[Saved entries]
________________________

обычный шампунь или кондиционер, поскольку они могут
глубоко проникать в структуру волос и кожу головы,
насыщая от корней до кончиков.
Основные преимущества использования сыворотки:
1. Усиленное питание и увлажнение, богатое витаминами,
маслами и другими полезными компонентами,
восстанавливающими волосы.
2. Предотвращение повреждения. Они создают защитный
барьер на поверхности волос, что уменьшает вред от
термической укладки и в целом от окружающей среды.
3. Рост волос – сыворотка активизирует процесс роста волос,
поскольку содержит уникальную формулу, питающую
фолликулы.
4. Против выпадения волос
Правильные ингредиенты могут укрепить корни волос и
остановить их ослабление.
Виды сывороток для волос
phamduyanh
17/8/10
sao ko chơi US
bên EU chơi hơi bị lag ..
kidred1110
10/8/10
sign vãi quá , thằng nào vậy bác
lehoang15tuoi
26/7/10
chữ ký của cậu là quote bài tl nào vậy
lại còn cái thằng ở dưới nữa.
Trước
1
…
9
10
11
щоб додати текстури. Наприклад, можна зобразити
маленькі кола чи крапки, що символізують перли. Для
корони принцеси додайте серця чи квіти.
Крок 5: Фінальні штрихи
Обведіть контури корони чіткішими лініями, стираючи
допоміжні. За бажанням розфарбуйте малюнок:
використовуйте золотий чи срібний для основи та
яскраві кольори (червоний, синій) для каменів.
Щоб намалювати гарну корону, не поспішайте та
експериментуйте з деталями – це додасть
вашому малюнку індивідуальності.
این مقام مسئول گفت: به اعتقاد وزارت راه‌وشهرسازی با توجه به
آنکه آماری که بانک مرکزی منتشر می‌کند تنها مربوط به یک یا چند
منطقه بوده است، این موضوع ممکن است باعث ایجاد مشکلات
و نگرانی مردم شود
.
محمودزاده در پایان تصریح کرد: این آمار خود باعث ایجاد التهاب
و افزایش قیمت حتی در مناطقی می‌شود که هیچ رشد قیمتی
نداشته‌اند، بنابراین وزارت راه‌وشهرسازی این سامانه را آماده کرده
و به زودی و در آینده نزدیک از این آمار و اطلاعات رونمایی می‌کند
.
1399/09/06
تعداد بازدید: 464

________________________

Copy every line of the records above word for word, keeping each line break where it stands.

обычный шампунь или кондиционер, поскольку они могут
глубоко проникать в структуру волос и кожу головы,
насыщая от корней до кончиков.
Основные преимущества использования сыворотки:
1. Усиленное питание и увлажнение, богатое витаминами,
маслами и другими полезными компонентами,
восстанавливающими волосы.
2. Предотвращение повреждения. Они создают защитный
барьер на поверхности волос, что уменьшает вред от
термической укладки и в целом от окружающей среды.
3. Рост волос – сыворотка активизирует процесс роста волос,
поскольку содержит уникальную формулу, питающую
фолликулы.
4. Против выпадения волос
Правильные ингредиенты могут укрепить корни волос и
остановить их ослабление.
Виды сывороток для волос
phamduyanh
17/8/10
sao ko chơi US
bên EU chơi hơi bị lag ..
kidred1110
10/8/10
sign vãi quá , thằng nào vậy bác
lehoang15tuoi
26/7/10
chữ ký của cậu là quote bài tl nào vậy
lại còn cái thằng ở dưới nữa.
Trước
1
…
9
10
11
щоб додати текстури. Наприклад, можна зобразити
маленькі кола чи крапки, що символізують перли. Для
корони принцеси додайте серця чи квіти.
Крок 5: Фінальні штрихи
Обведіть контури корони чіткішими лініями, стираючи
допоміжні. За бажанням розфарбуйте малюнок:
використовуйте золотий чи срібний для основи та
яскраві кольори (червоний, синій) для каменів.
Щоб намалювати гарну корону, не поспішайте та
експериментуйте з деталями – це додасть
вашому малюнку індивідуальності.
این مقام مسئول گفت: به اعتقاد وزارت راه‌وشهرسازی با توجه به
آنکه آماری که بانک مرکزی منتشر می‌کند تنها مربوط به یک یا چند
منطقه بوده است، این موضوع ممکن است باعث ایجاد مشکلات
و نگرانی مردم شود
.
محمودزاده در پایان تصریح کرد: این آمار خود باعث ایجاد التهاب
و افزایش قیمت حتی در مناطقی می‌شود که هیچ رشد قیمتی
نداشته‌اند، بنابراین وزارت راه‌وشهرسازی این سامانه را آماده کرده
و به زودی و در آینده نزدیک از این آمار و اطلاعات رونمایی می‌کند
.
1399/09/06
تعداد بازدید: 464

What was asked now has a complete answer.